Task instructions: In the material below, find the line with "- [Jovial](#Jovial)" and the line with "- [Grub Rescue](#Grub-Rescue)", then output those two lines and every line between them, exactly.

Input for this task:
----
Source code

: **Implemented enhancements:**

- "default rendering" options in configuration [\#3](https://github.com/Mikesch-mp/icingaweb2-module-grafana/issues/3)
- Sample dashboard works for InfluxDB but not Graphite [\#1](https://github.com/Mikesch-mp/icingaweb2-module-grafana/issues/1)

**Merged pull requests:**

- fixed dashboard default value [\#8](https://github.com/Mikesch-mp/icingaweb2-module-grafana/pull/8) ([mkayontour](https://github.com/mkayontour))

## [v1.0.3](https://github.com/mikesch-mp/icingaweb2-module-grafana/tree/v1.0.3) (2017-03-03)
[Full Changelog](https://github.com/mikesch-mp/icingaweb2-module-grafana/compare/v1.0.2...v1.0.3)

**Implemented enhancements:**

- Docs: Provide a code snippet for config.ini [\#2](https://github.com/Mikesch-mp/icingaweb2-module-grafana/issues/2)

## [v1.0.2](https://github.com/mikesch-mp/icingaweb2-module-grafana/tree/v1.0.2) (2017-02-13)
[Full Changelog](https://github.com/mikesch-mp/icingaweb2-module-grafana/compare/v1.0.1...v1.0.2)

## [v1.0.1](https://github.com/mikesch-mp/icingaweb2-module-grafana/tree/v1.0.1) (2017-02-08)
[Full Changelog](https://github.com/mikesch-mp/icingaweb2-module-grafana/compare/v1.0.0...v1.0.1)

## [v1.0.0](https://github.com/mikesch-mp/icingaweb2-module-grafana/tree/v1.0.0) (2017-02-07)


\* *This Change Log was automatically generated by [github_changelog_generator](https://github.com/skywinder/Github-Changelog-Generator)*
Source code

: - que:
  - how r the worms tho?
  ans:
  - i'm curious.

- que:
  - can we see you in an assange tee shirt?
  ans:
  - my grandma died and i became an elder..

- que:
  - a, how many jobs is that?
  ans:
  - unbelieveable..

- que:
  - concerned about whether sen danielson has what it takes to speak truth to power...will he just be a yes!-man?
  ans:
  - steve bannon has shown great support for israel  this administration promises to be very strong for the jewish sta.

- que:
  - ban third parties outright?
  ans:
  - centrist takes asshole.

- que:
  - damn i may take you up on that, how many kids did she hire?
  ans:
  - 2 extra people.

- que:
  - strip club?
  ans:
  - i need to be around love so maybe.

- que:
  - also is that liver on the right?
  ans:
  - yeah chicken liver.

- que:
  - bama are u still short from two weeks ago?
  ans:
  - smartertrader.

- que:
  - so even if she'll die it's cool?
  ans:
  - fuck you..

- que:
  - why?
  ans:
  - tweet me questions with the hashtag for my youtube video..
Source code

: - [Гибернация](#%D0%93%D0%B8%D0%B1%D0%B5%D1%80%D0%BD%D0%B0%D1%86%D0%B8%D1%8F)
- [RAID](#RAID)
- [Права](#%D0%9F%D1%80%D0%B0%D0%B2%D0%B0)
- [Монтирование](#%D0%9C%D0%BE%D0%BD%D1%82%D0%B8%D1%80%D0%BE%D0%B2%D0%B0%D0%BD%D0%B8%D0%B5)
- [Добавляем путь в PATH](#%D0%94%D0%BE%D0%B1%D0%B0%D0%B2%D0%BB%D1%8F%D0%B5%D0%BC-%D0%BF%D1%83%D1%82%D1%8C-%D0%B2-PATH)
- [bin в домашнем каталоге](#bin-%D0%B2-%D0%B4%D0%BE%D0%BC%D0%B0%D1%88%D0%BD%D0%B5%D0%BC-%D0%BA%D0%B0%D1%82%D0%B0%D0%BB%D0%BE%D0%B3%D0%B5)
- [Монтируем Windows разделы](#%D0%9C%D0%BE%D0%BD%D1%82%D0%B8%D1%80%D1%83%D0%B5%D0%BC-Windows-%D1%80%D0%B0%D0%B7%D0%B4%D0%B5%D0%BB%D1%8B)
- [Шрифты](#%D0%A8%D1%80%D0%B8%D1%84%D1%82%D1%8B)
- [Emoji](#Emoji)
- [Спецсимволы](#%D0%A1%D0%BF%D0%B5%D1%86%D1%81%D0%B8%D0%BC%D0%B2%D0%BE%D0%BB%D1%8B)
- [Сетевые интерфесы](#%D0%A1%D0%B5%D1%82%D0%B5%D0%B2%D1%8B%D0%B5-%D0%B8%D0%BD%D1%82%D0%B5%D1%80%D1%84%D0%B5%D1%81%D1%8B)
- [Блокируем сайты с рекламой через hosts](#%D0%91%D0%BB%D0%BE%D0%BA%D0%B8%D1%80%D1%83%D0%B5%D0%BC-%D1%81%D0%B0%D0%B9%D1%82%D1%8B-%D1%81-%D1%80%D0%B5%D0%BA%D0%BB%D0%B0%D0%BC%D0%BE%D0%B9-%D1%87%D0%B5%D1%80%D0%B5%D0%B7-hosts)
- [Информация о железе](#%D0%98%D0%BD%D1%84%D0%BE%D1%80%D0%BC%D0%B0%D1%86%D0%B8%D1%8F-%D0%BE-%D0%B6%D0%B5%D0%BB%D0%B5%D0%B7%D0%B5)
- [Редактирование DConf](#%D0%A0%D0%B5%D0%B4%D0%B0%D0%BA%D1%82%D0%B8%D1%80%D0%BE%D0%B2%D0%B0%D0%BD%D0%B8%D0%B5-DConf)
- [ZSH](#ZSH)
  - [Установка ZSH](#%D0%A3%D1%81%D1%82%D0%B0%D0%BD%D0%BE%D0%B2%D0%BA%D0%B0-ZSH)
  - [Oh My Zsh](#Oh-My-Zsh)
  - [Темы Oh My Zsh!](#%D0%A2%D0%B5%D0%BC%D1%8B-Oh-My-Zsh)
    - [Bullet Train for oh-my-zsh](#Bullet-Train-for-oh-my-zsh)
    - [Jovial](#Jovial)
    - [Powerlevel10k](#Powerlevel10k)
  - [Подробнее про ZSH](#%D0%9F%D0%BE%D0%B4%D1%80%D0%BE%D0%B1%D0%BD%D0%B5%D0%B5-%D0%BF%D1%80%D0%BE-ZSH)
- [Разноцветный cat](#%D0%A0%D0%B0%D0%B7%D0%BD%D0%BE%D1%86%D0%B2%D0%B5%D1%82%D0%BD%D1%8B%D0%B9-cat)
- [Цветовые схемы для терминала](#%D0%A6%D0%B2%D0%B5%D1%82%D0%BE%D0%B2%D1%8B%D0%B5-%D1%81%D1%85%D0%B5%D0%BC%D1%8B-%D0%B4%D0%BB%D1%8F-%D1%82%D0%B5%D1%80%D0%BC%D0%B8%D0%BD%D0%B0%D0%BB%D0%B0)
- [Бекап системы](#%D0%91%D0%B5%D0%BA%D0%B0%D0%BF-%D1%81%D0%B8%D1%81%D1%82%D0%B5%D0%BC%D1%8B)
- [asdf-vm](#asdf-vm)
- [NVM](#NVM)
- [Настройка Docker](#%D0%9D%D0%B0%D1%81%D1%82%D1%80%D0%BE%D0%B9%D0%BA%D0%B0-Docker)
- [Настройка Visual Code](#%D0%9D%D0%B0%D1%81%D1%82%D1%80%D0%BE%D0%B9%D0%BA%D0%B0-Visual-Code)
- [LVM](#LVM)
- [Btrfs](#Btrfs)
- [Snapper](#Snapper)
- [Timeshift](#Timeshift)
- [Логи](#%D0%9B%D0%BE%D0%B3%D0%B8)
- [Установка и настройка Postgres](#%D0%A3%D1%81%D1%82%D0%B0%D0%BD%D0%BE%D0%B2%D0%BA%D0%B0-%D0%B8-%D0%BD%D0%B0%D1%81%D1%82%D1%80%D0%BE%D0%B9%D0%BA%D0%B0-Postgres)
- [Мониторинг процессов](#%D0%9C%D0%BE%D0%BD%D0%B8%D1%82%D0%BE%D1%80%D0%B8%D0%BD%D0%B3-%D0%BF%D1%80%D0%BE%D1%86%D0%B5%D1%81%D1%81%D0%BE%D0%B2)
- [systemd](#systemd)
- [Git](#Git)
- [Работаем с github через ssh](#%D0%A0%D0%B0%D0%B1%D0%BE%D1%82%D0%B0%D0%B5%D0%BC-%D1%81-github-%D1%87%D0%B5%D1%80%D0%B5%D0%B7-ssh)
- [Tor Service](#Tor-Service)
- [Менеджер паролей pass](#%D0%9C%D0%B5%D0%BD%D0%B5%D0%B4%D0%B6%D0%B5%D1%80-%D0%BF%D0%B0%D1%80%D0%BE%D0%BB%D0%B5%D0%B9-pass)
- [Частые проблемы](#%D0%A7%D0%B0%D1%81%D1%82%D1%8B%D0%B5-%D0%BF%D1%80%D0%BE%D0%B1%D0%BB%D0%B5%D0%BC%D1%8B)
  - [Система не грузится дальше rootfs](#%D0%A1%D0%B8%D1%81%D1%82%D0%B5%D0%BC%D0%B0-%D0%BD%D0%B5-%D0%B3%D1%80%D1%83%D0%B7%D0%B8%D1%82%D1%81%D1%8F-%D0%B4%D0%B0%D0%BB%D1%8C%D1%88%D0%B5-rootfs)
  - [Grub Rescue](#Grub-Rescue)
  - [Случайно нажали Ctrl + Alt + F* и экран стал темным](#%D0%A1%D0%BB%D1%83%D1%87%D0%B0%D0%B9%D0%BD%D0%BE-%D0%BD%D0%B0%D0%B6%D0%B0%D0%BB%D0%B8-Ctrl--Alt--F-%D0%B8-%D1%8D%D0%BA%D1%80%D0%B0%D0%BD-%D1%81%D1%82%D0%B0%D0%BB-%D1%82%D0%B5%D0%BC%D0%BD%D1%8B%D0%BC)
----
Exercise solution:
    - [Jovial](#Jovial)
    - [Powerlevel10k](#Powerlevel10k)
  - [Подробнее про ZSH](#%D0%9F%D0%BE%D0%B4%D1%80%D0%BE%D0%B1%D0%BD%D0%B5%D0%B5-%D0%BF%D1%80%D0%BE-ZSH)
- [Разноцветный cat](#%D0%A0%D0%B0%D0%B7%D0%BD%D0%BE%D1%86%D0%B2%D0%B5%D1%82%D0%BD%D1%8B%D0%B9-cat)
- [Цветовые схемы для терминала](#%D0%A6%D0%B2%D0%B5%D1%82%D0%BE%D0%B2%D1%8B%D0%B5-%D1%81%D1%85%D0%B5%D0%BC%D1%8B-%D0%B4%D0%BB%D1%8F-%D1%82%D0%B5%D1%80%D0%BC%D0%B8%D0%BD%D0%B0%D0%BB%D0%B0)
- [Бекап системы](#%D0%91%D0%B5%D0%BA%D0%B0%D0%BF-%D1%81%D0%B8%D1%81%D1%82%D0%B5%D0%BC%D1%8B)
- [asdf-vm](#asdf-vm)
- [NVM](#NVM)
- [Настройка Docker](#%D0%9D%D0%B0%D1%81%D1%82%D1%80%D0%BE%D0%B9%D0%BA%D0%B0-Docker)
- [Настройка Visual Code](#%D0%9D%D0%B0%D1%81%D1%82%D1%80%D0%BE%D0%B9%D0%BA%D0%B0-Visual-Code)
- [LVM](#LVM)
- [Btrfs](#Btrfs)
- [Snapper](#Snapper)
- [Timeshift](#Timeshift)
- [Логи](#%D0%9B%D0%BE%D0%B3%D0%B8)
- [Установка и настройка Postgres](#%D0%A3%D1%81%D1%82%D0%B0%D0%BD%D0%BE%D0%B2%D0%BA%D0%B0-%D0%B8-%D0%BD%D0%B0%D1%81%D1%82%D1%80%D0%BE%D0%B9%D0%BA%D0%B0-Postgres)
- [Мониторинг процессов](#%D0%9C%D0%BE%D0%BD%D0%B8%D1%82%D0%BE%D1%80%D0%B8%D0%BD%D0%B3-%D0%BF%D1%80%D0%BE%D1%86%D0%B5%D1%81%D1%81%D0%BE%D0%B2)
- [systemd](#systemd)
- [Git](#Git)
- [Работаем с github через ssh](#%D0%A0%D0%B0%D0%B1%D0%BE%D1%82%D0%B0%D0%B5%D0%BC-%D1%81-github-%D1%87%D0%B5%D1%80%D0%B5%D0%B7-ssh)
- [Tor Service](#Tor-Service)
- [Менеджер паролей pass](#%D0%9C%D0%B5%D0%BD%D0%B5%D0%B4%D0%B6%D0%B5%D1%80-%D0%BF%D0%B0%D1%80%D0%BE%D0%BB%D0%B5%D0%B9-pass)
- [Частые проблемы](#%D0%A7%D0%B0%D1%81%D1%82%D1%8B%D0%B5-%D0%BF%D1%80%D0%BE%D0%B1%D0%BB%D0%B5%D0%BC%D1%8B)
  - [Система не грузится дальше rootfs](#%D0%A1%D0%B8%D1%81%D1%82%D0%B5%D0%BC%D0%B0-%D0%BD%D0%B5-%D0%B3%D1%80%D1%83%D0%B7%D0%B8%D1%82%D1%81%D1%8F-%D0%B4%D0%B0%D0%BB%D1%8C%D1%88%D0%B5-rootfs)
  - [Grub Rescue](#Grub-Rescue)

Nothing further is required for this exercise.